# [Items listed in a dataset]
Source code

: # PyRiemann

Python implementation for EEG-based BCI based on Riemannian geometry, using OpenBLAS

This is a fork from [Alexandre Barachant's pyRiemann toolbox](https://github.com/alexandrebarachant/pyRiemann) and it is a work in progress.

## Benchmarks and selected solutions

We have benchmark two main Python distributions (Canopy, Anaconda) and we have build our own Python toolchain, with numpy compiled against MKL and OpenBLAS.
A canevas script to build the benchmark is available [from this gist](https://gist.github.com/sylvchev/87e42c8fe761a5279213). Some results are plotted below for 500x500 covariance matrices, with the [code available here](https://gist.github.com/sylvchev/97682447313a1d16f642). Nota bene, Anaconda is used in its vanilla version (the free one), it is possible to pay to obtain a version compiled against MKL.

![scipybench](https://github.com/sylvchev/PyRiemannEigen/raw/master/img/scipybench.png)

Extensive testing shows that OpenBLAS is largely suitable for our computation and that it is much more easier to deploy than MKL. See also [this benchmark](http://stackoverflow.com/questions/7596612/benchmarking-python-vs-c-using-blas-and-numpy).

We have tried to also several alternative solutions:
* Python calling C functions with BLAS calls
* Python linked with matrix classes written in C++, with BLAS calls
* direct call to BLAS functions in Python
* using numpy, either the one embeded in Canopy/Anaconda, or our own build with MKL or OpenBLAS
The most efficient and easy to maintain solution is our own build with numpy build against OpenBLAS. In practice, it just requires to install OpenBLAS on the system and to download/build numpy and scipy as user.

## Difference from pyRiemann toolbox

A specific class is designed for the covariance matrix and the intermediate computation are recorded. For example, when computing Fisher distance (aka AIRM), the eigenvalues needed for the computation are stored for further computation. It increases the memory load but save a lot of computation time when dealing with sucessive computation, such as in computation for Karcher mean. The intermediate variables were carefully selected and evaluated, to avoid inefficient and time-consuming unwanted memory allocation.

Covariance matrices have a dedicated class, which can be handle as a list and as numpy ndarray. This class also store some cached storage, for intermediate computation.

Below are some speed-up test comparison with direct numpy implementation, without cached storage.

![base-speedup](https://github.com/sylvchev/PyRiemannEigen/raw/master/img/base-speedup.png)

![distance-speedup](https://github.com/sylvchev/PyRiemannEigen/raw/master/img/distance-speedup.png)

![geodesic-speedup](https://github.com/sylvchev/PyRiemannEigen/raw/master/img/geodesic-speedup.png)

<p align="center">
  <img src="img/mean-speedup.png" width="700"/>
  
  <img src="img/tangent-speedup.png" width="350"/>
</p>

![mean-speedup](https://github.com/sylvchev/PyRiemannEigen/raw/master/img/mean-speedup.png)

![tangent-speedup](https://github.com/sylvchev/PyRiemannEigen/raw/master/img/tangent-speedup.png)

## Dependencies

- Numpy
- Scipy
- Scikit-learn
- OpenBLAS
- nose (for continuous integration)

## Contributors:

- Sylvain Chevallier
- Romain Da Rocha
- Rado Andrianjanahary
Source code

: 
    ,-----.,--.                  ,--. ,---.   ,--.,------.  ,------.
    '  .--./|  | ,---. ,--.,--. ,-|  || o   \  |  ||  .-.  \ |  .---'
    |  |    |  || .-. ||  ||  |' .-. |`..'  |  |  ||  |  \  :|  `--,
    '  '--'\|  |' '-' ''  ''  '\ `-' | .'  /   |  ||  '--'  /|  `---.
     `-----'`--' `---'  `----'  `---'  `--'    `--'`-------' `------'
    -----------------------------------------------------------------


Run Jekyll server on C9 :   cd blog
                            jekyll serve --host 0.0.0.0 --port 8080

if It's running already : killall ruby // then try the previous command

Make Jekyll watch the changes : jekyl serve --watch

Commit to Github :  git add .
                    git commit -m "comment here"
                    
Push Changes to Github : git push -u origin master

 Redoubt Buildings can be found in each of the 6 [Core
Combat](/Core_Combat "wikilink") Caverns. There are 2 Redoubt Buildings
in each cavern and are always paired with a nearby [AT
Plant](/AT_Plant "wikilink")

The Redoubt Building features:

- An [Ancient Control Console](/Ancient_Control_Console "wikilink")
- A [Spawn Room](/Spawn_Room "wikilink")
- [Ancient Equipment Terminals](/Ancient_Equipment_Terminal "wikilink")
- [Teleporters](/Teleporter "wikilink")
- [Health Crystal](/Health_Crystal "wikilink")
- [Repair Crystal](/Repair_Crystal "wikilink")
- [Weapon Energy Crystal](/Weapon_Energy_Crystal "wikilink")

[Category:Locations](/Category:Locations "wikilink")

# [Assigned task]
Put the stretch of the rows from the very first line through the line containing "A specific class" into a Markdown table with the columns No. and Line, one line per table row and blank lines left out.

# [Reply]
| No. | Line |
|---|---|
| 1 | Source code |
| 2 | : # PyRiemann |
| 3 | Python implementation for EEG-based BCI based on Riemannian geometry, using OpenBLAS |
| 4 | This is a fork from [Alexandre Barachant's pyRiemann toolbox](https://github.com/alexandrebarachant/pyRiemann) and it is a work in progress. |
| 5 | ## Benchmarks and selected solutions |
| 6 | We have benchmark two main Python distributions (Canopy, Anaconda) and we have build our own Python toolchain, with numpy compiled against MKL and OpenBLAS. |
| 7 | A canevas script to build the benchmark is available [from this gist](https://gist.github.com/sylvchev/87e42c8fe761a5279213). Some results are plotted below for 500x500 covariance matrices, with the [code available here](https://gist.github.com/sylvchev/97682447313a1d16f642). Nota bene, Anaconda is used in its vanilla version (the free one), it is possible to pay to obtain a version compiled against MKL. |
| 8 | ![scipybench](https://github.com/sylvchev/PyRiemannEigen/raw/master/img/scipybench.png) |
| 9 | Extensive testing shows that OpenBLAS is largely suitable for our computation and that it is much more easier to deploy than MKL. See also [this benchmark](http://stackoverflow.com/questions/7596612/benchmarking-python-vs-c-using-blas-and-numpy). |
| 10 | We have tried to also several alternative solutions: |
| 11 | * Python calling C functions with BLAS calls |
| 12 | * Python linked with matrix classes written in C++, with BLAS calls |
| 13 | * direct call to BLAS functions in Python |
| 14 | * using numpy, either the one embeded in Canopy/Anaconda, or our own build with MKL or OpenBLAS |
| 15 | The most efficient and easy to maintain solution is our own build with numpy build against OpenBLAS. In practice, it just requires to install OpenBLAS on the system and to download/build numpy and scipy as user. |
| 16 | ## Difference from pyRiemann toolbox |
| 17 | A specific class is designed for the covariance matrix and the intermediate computation are recorded. For example, when computing Fisher distance (aka AIRM), the eigenvalues needed for the computation are stored for further computation. It increases the memory load but save a lot of computation time when dealing with sucessive computation, such as in computation for Karcher mean. The intermediate variables were carefully selected and evaluated, to avoid inefficient and time-consuming unwanted memory allocation. |